Hele hele Alevi inançlı bir gencin hakim ve savcı olmasını dünyanın
sonu gelmiş gibi değerlendiriyorlardı" ifadesini
kullandı.
Hakkındaki soruşturmanın gizli evraklarının gazete manşetlerine ve
televizyon ekranlarına taşındığını ve yargısız infaz yapıldığını
iddia eden Oktay, bakanlığı döneminde de aynı çevrelerce linç
hareketine maruz kaldığını savundu.
"Ben bakanlıktan ayrılalı 16 yıl, siyasetten ayrılalı ise 10 yıl
oldu" diyen Oktay, açıklamasında şunları kaydetti:
"Bakanlığım döneminde demokratik, laik ve hukuk devletine, hukukun
üstünlüğüne, özgürlükçü sisteme ve özellikle yargı bağımsızlığına,
adil yargılanma hakkına yaptığım ve yapmaya çalıştığım katkılar,
tarihe mal oldu. Sistemin demokratik değişim ve dönüşümünü o zaman
da kabullenememişlerdi. Bu çevreler, geçmişte de mezhebimden
rahatsız olduklarını açıkça belirtiyorlardı. Bir Alevi'nin Adalet
Bakanlığı'na atanmasını şaşkınlıkla karşılamışlar ve asla
hazmedememişlerdi. Hele hele Alevi inançlı bir gencin hakim ve
savcı olmasını dünyanın sonu gelmiş gibi değerlendiriyorlardı.
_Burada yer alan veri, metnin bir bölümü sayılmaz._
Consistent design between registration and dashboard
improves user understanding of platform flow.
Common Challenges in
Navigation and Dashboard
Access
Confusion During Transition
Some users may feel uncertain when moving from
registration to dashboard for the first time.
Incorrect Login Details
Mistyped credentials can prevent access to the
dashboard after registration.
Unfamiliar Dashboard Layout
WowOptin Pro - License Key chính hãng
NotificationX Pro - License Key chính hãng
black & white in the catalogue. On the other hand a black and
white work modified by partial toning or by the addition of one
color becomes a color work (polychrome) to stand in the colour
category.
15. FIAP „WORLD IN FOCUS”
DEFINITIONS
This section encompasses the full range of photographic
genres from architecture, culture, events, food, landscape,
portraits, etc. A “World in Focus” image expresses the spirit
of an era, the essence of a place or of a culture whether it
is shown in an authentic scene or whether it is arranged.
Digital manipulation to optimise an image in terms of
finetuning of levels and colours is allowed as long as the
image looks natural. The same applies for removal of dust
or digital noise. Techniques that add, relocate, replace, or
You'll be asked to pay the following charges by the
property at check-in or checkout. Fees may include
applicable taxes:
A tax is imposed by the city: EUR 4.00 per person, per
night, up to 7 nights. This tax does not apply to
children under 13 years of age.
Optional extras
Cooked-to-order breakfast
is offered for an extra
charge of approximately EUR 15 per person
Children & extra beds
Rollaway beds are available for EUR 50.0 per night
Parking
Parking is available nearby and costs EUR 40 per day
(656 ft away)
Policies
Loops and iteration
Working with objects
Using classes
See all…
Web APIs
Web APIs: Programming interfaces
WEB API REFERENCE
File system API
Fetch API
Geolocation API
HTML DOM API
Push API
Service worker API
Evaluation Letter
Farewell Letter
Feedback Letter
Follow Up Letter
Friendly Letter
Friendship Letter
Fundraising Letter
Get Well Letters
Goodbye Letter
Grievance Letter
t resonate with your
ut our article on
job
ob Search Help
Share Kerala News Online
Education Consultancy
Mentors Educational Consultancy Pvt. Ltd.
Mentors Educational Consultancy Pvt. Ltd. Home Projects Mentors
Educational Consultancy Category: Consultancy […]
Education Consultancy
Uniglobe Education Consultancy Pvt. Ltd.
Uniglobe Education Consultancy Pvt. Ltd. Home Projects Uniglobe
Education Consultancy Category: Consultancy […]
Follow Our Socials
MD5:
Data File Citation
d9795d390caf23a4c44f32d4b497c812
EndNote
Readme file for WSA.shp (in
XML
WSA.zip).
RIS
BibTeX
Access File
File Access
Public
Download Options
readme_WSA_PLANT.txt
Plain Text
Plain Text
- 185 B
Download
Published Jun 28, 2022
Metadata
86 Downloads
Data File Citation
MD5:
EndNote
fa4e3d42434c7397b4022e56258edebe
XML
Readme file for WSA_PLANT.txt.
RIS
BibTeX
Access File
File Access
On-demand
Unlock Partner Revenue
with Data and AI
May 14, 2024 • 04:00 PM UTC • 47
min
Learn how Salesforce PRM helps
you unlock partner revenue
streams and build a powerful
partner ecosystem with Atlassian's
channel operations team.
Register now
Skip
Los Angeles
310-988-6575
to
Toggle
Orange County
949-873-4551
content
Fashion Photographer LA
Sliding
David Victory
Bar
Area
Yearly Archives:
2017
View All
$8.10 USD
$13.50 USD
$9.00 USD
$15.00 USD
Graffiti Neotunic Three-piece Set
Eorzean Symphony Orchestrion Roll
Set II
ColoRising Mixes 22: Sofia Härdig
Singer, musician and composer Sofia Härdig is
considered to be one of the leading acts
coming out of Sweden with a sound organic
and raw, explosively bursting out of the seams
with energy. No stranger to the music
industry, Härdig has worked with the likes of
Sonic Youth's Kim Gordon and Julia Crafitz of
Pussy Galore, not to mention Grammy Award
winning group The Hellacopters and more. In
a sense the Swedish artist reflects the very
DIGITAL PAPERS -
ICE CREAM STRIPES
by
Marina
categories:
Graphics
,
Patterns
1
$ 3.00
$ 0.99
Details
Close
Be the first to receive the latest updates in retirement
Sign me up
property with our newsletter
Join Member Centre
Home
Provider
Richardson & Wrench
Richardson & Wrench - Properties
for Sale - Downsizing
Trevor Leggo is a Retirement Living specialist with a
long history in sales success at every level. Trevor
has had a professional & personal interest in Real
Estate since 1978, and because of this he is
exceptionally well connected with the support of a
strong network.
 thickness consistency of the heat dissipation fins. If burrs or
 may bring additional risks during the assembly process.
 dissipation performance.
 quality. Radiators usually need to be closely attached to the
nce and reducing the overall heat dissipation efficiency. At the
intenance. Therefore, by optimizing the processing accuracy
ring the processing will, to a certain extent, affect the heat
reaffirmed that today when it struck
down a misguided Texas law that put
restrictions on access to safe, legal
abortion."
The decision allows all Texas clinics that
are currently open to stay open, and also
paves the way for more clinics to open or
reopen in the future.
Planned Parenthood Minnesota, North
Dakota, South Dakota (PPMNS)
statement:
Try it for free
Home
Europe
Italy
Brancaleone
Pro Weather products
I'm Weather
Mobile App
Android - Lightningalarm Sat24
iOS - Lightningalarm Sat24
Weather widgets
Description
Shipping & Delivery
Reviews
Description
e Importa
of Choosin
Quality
Yıllar önce TBMM kürsüsünden de belirttiğim gibi bu zihniyetin
sahipleri Alevi inançlı insanların bu ülkede var oluşlarını
kabullenememekte, birlikte yaşamayı hazmedememekte ve içlerine
sindirememektedirler. Öyle görülüyor ki bu saldırıların bir başka
amacı da var. Bilindiği gibi önümüzdeki günlerde anayasa
değişikliği halk oylamasına sunulacak. Şahsımla ilgili iddiaları
kullanarak Hakimler ve Savcılar Yüksek Kurulu (HSYK) sistemini
karalamak ve bu sistem hakkında şaibe yaratmak suretiyle anayasa
değişikliklerinin gerçekleşmesine hizmet etmektedirler.
Yaşamın doğal akışı içerisinde sürdürülen beşeri ilişkilerin anlam
ve mahiyetini değiştirerek, kamuoyunun yönlendirmeye ve yanıltmaya
yönelik bir kampanya oluşturulmaktadır. Kimselerle görüşmeden,
Robenson gibi mi yaşamalıydım?
Bana ulaşan bazı istemleri yedi kişiden oluşan HSYK'nın bir üyesine
iletmekle yargı baskı altına mı alınmaktadır?
Bir dost insanla, yargının göz bebeği olan bir yargıçla veya
başkalarıyla konuşmak, birlikte yemek yemek ne zamandan beri suç
oldu? Husumet ve düşmanlık duygularının ve duygulara dayalı olarak
gerçekleştirilen saldırıların bir hududu ve ölçüsü olmaz mı? Halen
İbni Sina Hastanesi'nde tedavi görmekteyim."